# PROBLEM TO SOLVE
Only an exact, line-for-line copy of the data will serve as the answer.

# RECORD SET
BEGIN
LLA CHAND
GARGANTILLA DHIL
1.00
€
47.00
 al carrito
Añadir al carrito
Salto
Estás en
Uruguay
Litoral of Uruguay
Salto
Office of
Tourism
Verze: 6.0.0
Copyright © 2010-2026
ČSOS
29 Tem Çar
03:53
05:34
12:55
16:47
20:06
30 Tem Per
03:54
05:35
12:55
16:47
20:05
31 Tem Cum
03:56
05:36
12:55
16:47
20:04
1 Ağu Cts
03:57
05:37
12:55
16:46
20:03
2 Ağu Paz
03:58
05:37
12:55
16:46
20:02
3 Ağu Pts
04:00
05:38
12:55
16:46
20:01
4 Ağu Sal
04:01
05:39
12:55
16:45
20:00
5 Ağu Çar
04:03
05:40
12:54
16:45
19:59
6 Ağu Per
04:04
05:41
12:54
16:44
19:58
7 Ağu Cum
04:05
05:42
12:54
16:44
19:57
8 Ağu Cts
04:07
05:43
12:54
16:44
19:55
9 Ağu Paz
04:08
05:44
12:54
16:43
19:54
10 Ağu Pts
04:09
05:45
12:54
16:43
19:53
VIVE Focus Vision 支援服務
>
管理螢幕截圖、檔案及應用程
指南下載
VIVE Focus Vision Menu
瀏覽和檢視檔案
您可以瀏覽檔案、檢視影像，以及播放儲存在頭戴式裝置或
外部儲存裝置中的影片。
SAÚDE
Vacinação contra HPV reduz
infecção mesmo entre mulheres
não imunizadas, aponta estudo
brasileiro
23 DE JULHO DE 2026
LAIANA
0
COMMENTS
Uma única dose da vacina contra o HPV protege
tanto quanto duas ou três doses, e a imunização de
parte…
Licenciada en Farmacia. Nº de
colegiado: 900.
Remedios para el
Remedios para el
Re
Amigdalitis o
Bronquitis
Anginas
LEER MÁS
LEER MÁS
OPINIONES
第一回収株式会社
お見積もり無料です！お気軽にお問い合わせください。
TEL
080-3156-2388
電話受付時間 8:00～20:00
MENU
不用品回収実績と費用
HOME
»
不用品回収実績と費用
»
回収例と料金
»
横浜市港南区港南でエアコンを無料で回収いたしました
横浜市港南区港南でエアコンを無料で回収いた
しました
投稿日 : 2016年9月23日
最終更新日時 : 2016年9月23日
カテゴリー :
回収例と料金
END
# TASK SOLUTION
LLA CHAND
GARGANTILLA DHIL
1.00
€
47.00
 al carrito
Añadir al carrito
Salto
Estás en
Uruguay
Litoral of Uruguay
Salto
Office of
Tourism
Verze: 6.0.0
Copyright © 2010-2026
ČSOS
29 Tem Çar
03:53
05:34
12:55
16:47
20:06
30 Tem Per
03:54
05:35
12:55
16:47
20:05
31 Tem Cum
03:56
05:36
12:55
16:47
20:04
1 Ağu Cts
03:57
05:37
12:55
16:46
20:03
2 Ağu Paz
03:58
05:37
12:55
16:46
20:02
3 Ağu Pts
04:00
05:38
12:55
16:46
20:01
4 Ağu Sal
04:01
05:39
12:55
16:45
20:00
5 Ağu Çar
04:03
05:40
12:54
16:45
19:59
6 Ağu Per
04:04
05:41
12:54
16:44
19:58
7 Ağu Cum
04:05
05:42
12:54
16:44
19:57
8 Ağu Cts
04:07
05:43
12:54
16:44
19:55
9 Ağu Paz
04:08
05:44
12:54
16:43
19:54
10 Ağu Pts
04:09
05:45
12:54
16:43
19:53
VIVE Focus Vision 支援服務
>
管理螢幕截圖、檔案及應用程
指南下載
VIVE Focus Vision Menu
瀏覽和檢視檔案
您可以瀏覽檔案、檢視影像，以及播放儲存在頭戴式裝置或
外部儲存裝置中的影片。
SAÚDE
Vacinação contra HPV reduz
infecção mesmo entre mulheres
não imunizadas, aponta estudo
brasileiro
23 DE JULHO DE 2026
LAIANA
0
COMMENTS
Uma única dose da vacina contra o HPV protege
tanto quanto duas ou três doses, e a imunização de
parte…
Licenciada en Farmacia. Nº de
colegiado: 900.
Remedios para el
Remedios para el
Re
Amigdalitis o
Bronquitis
Anginas
LEER MÁS
LEER MÁS
OPINIONES
第一回収株式会社
お見積もり無料です！お気軽にお問い合わせください。
TEL
080-3156-2388
電話受付時間 8:00～20:00
MENU
不用品回収実績と費用
HOME
»
不用品回収実績と費用
»
回収例と料金
»
横浜市港南区港南でエアコンを無料で回収いたしました
横浜市港南区港南でエアコンを無料で回収いた
しました
投稿日 : 2016年9月23日
最終更新日時 : 2016年9月23日
カテゴリー :
回収例と料金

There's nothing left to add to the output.